### Task item
The listing below is to be written out word for word, minus its images.
Given records: Begin
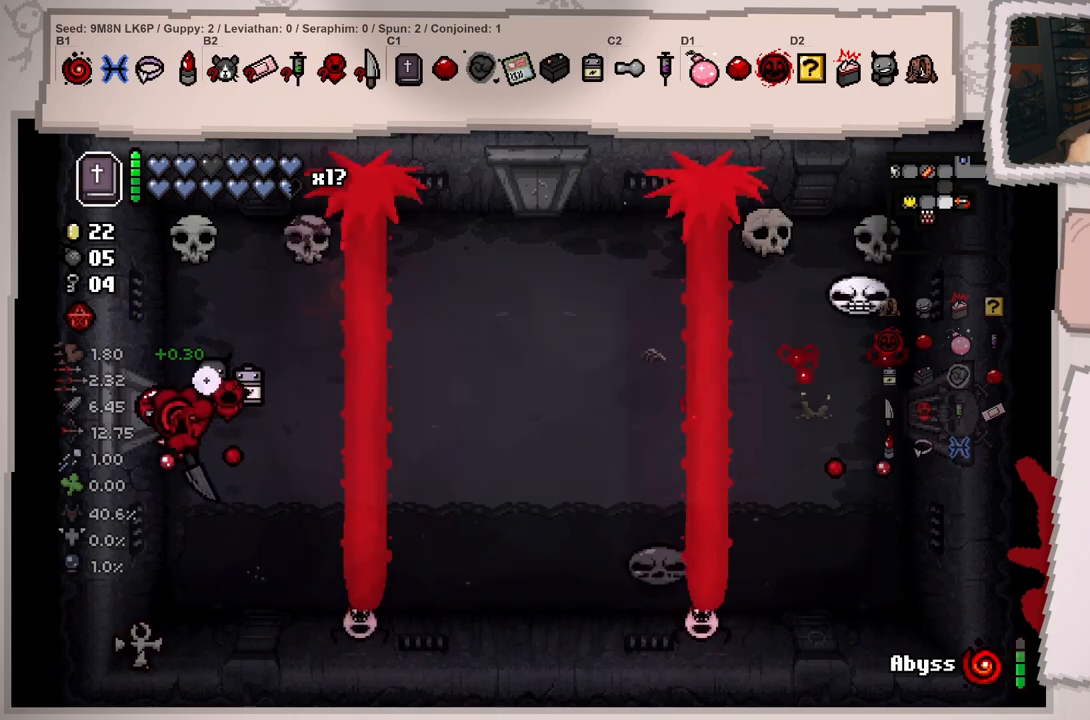
{"buttons": [], "left_stick": "center", "right_stick": "down-right", "events": [[66, "left_stick", "center"], [283, "left_stick", "down"], [400, "left_stick", "center"]]}
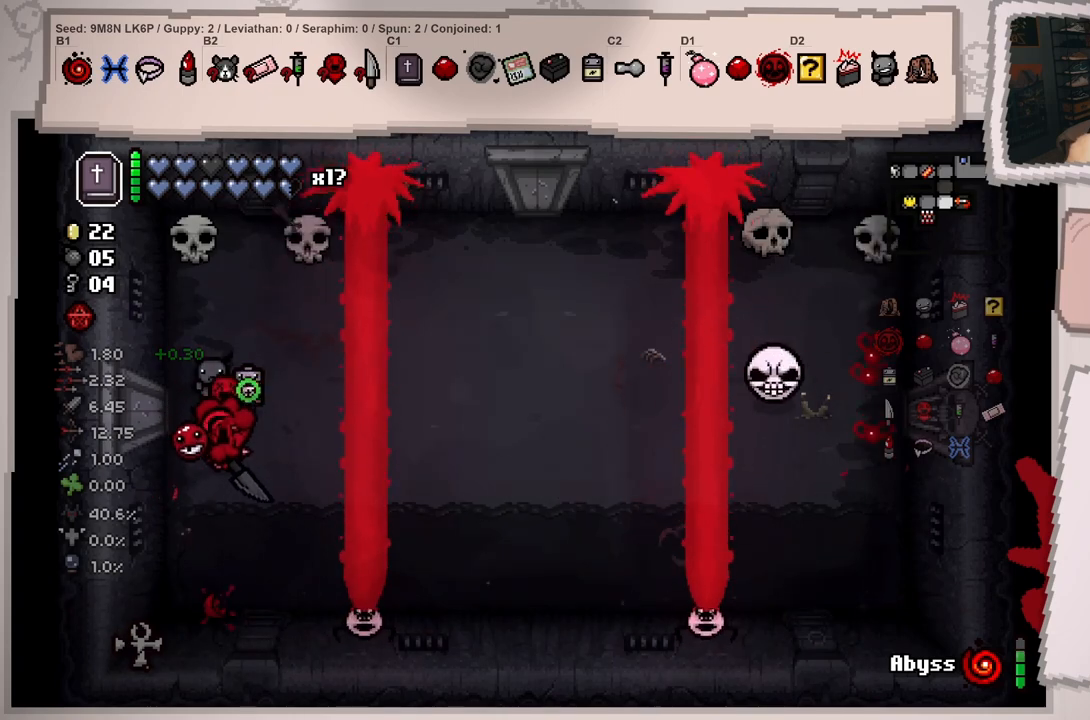
{"buttons": [], "left_stick": "center", "right_stick": "center", "events": [[234, "left_stick", "down-right"], [367, "right_stick", "center"], [384, "left_stick", "center"]]}
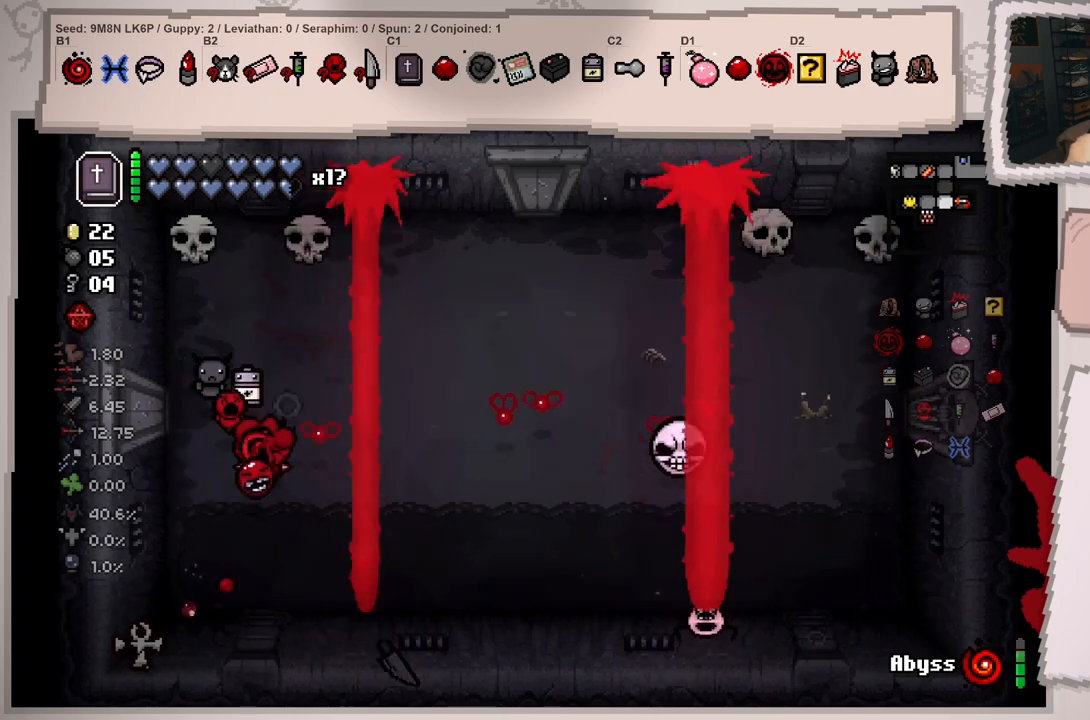
{"buttons": [], "left_stick": "center", "right_stick": "down-right", "events": [[100, "left_stick", "left"], [250, "right_stick", "down-right"], [283, "left_stick", "center"]]}
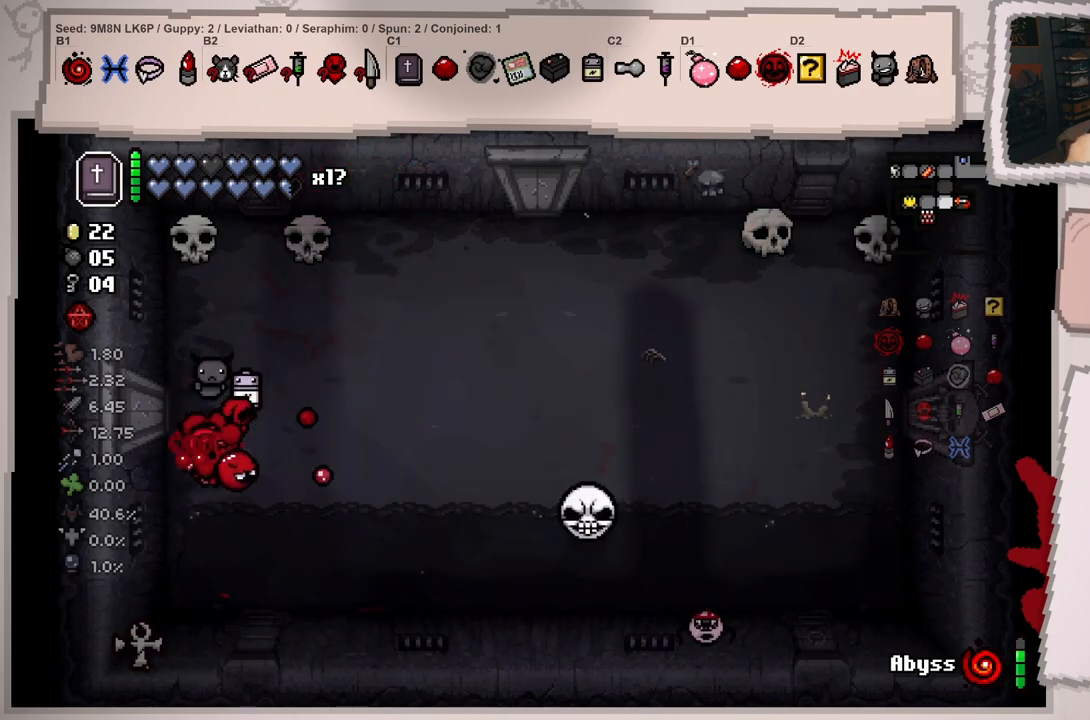
{"buttons": [], "left_stick": "right", "right_stick": "down-right", "events": [[34, "left_stick", "right"], [117, "left_stick", "up-right"], [467, "left_stick", "right"]]}
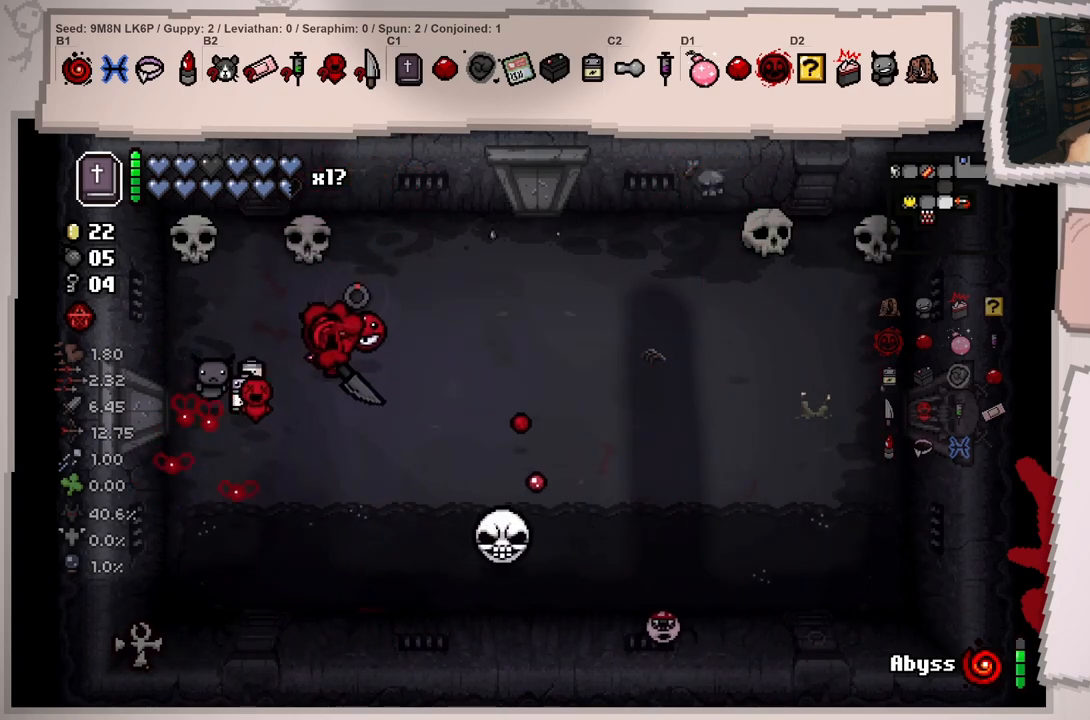
{"buttons": [], "left_stick": "down", "right_stick": "down", "events": [[150, "left_stick", "down-right"], [317, "left_stick", "right"], [434, "left_stick", "down"], [467, "right_stick", "down"]]}
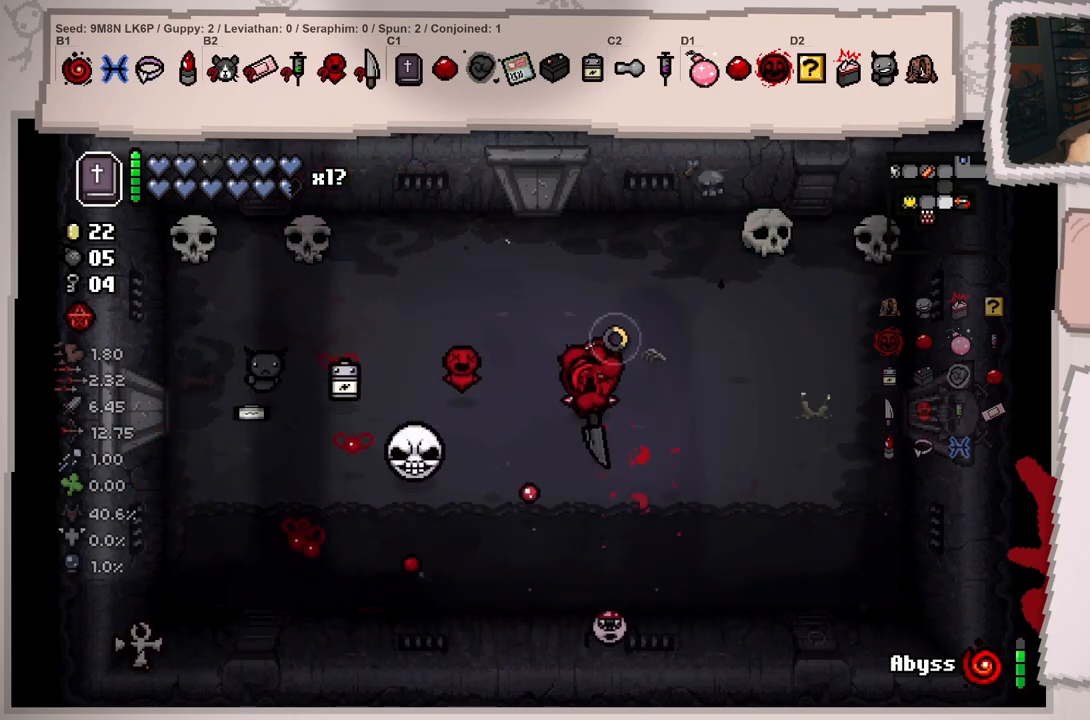
{"buttons": [], "left_stick": "right", "right_stick": "center", "events": [[167, "left_stick", "center"], [284, "left_stick", "down-right"], [284, "right_stick", "center"], [384, "left_stick", "right"]]}
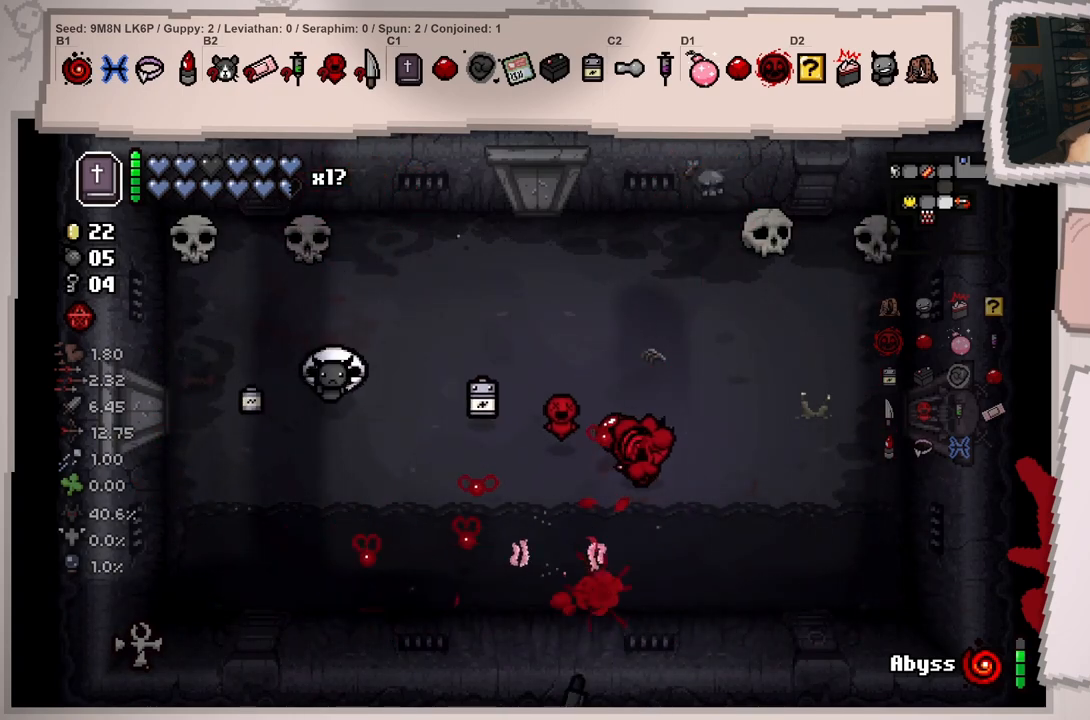
{"buttons": [], "left_stick": "left", "right_stick": "left", "events": [[33, "left_stick", "up-right"], [150, "right_stick", "left"], [367, "left_stick", "up-left"], [500, "left_stick", "left"]]}
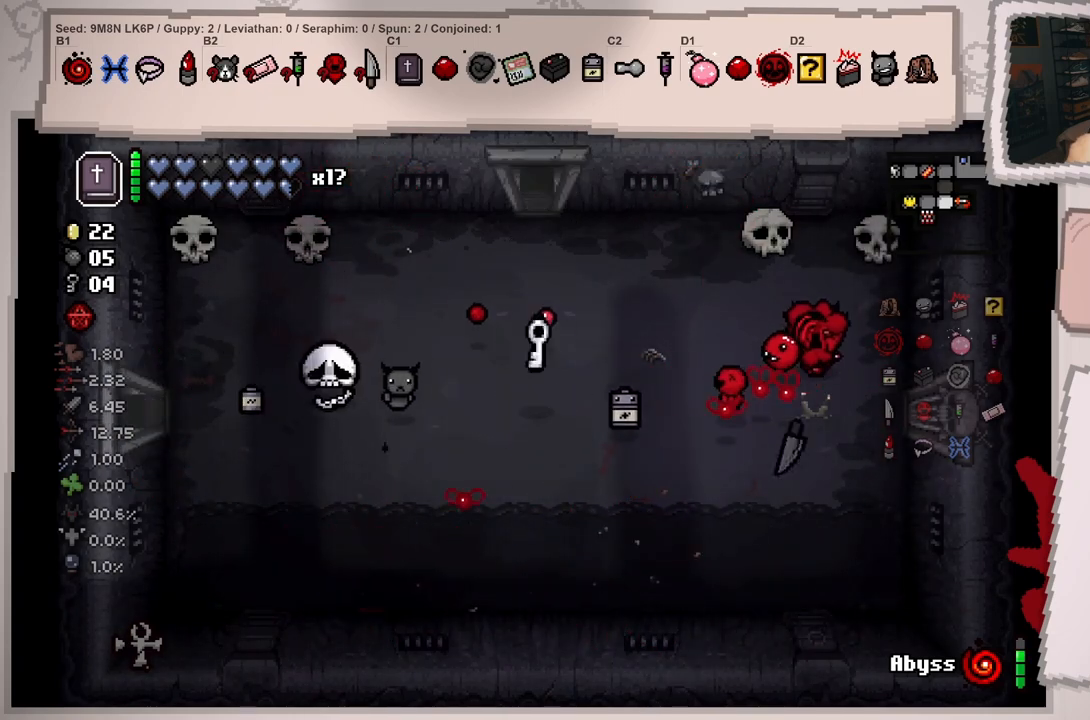
{"buttons": [], "left_stick": "left", "right_stick": "left", "events": []}
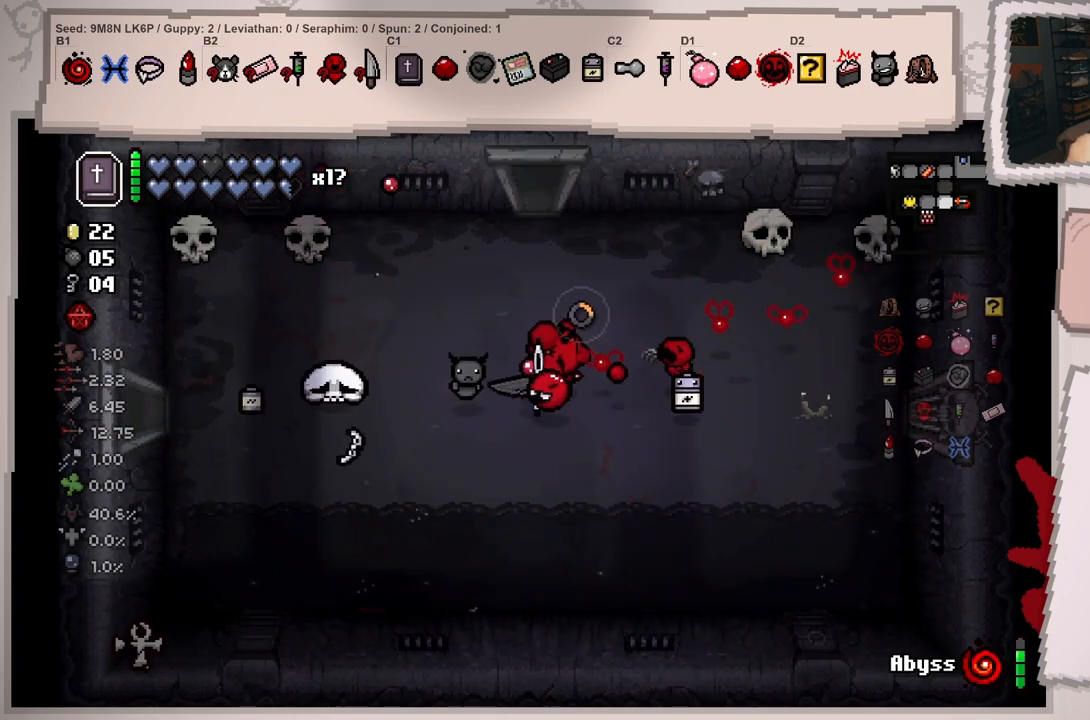
{"buttons": [], "left_stick": "right", "right_stick": "center", "events": [[117, "left_stick", "right"], [250, "right_stick", "center"]]}
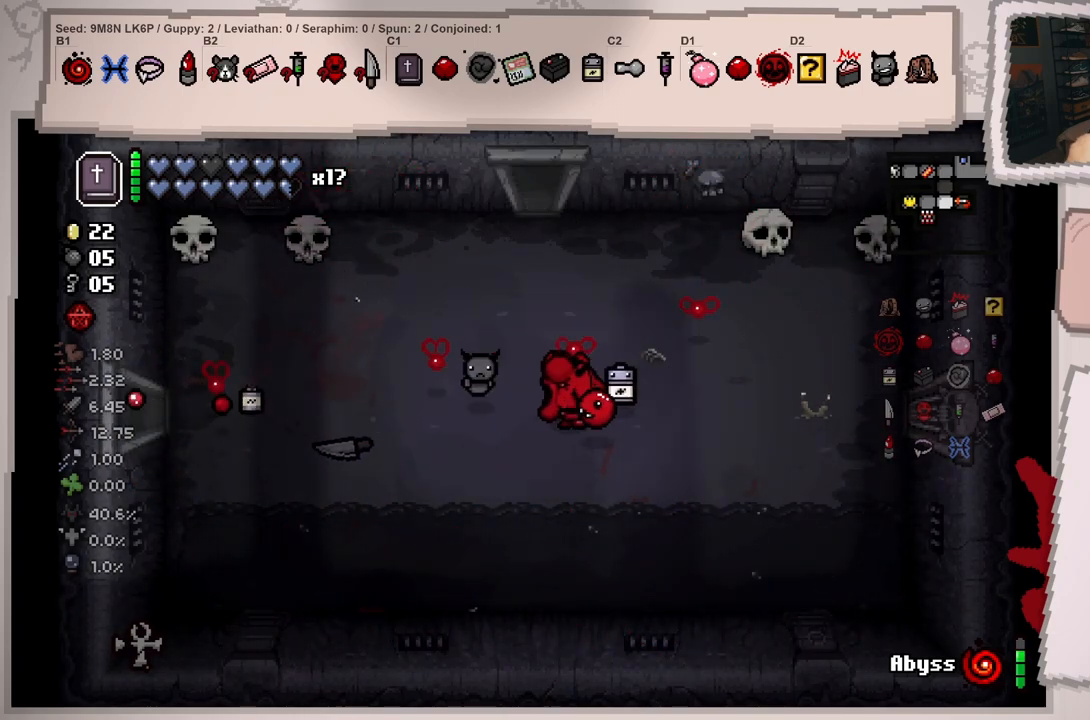
{"buttons": [], "left_stick": "right", "right_stick": "center", "events": []}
Given records: End
### Solution for this problem
{"buttons": [], "left_stick": "center", "right_stick": "down-right", "events": [[66, "left_stick", "center"], [283, "left_stick", "down"], [400, "left_stick", "center"]]}
{"buttons": [], "left_stick": "center", "right_stick": "center", "events": [[234, "left_stick", "down-right"], [367, "right_stick", "center"], [384, "left_stick", "center"]]}
{"buttons": [], "left_stick": "center", "right_stick": "down-right", "events": [[100, "left_stick", "left"], [250, "right_stick", "down-right"], [283, "left_stick", "center"]]}
{"buttons": [], "left_stick": "right", "right_stick": "down-right", "events": [[34, "left_stick", "right"], [117, "left_stick", "up-right"], [467, "left_stick", "right"]]}
{"buttons": [], "left_stick": "down", "right_stick": "down", "events": [[150, "left_stick", "down-right"], [317, "left_stick", "right"], [434, "left_stick", "down"], [467, "right_stick", "down"]]}
{"buttons": [], "left_stick": "right", "right_stick": "center", "events": [[167, "left_stick", "center"], [284, "left_stick", "down-right"], [284, "right_stick", "center"], [384, "left_stick", "right"]]}
{"buttons": [], "left_stick": "left", "right_stick": "left", "events": [[33, "left_stick", "up-right"], [150, "right_stick", "left"], [367, "left_stick", "up-left"], [500, "left_stick", "left"]]}
{"buttons": [], "left_stick": "left", "right_stick": "left", "events": []}
{"buttons": [], "left_stick": "right", "right_stick": "center", "events": [[117, "left_stick", "right"], [250, "right_stick", "center"]]}
{"buttons": [], "left_stick": "right", "right_stick": "center", "events": []}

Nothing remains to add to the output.